Revving up seduction mode, the teacher inched closer. "Aren't you at least curious about intimacy with another woman? You can tell me. The Reverend Lovejoy will never know."
"It's Smithy! Curious or not, homosexuality is a sin!"
"So is murder but everyone does it, " the teacher replied skillfully.
"You never took any logic classes did you?"
"The only logic I need was gleaned from the wonderful Leonard Nimoy. Besides, read the eleven commandments. Nowhere does it say, 'Thou shall not perform or receive cunnilingus .' Seriously, what do you have to lose?"
"My soul," Mrs. Smith replied sadly.
"Actually, I had something more tangible in mind," teach clarified. "We can be patient. I won't rush you like a bat out of hell."
"Meatloaf?"
"No thank you, I had Vienna sausages earlier. But enough talk about fine food, be honest, this conversation has you horny, doesn't it? Go on, my child, confession is good for the soul I hear."
Mrs, Smithy covered her ears and began chanting in tongues. "Oh, please don't use that vile word!"
"Confession?"
"No, 'horny. The devil has horns, you wicked temptress."
"He has a pitchfork too like Eddie Albert on 'Green Acres' but not even Billy Graham ever accused that show of Devil worship."

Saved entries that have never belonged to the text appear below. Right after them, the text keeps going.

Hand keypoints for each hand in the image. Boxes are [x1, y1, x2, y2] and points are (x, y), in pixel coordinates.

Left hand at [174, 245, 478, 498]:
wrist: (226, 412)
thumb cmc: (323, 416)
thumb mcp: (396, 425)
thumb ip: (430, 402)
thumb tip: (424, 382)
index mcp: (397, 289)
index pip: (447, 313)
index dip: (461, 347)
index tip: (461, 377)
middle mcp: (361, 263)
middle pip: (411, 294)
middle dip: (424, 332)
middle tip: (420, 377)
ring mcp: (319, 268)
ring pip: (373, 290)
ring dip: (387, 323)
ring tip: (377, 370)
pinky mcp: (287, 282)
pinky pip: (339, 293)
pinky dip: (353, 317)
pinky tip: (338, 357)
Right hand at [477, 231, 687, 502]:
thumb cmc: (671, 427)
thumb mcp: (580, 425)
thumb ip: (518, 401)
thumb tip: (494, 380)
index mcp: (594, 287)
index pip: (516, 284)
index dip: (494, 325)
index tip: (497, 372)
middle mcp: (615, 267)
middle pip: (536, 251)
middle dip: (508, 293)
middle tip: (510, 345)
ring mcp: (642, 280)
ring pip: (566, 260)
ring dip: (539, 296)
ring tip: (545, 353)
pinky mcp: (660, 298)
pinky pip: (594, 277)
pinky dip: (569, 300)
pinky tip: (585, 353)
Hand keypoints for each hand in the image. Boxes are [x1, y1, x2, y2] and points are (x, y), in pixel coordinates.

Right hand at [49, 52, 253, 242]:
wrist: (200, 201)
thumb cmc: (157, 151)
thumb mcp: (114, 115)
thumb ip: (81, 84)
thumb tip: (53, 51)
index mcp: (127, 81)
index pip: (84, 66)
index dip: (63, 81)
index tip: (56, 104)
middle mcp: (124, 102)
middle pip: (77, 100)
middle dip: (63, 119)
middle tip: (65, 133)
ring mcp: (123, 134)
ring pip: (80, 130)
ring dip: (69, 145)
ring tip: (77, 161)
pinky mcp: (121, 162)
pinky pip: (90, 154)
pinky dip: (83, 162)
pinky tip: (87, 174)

"Well, I suppose it would be nice to have a girlfriend to discuss secular topics with. Like, every few weeks I get terrible itching between my toes. Do you?"
"No. I've got 99 problems but an itch ain't one." Even the well-hung snowman could be heard booing. Unless he was saying "Bruce."
The teacher then took her victim of prey by the arm and escorted her up the hill. Mrs. Smithy felt as if she was walking the 'Green Mile' but with the compassionate Tom Hanks nowhere in sight for salvation. The winter storm continued to rage around the shivering women. Sitting on a curb was a huge, slobbering St. Bernard with a small brandy keg beneath its neck. Next to him was a sign stating five dollars a shot. "Would you like a drink, neighbor? My treat to warm you up and ease inhibitions."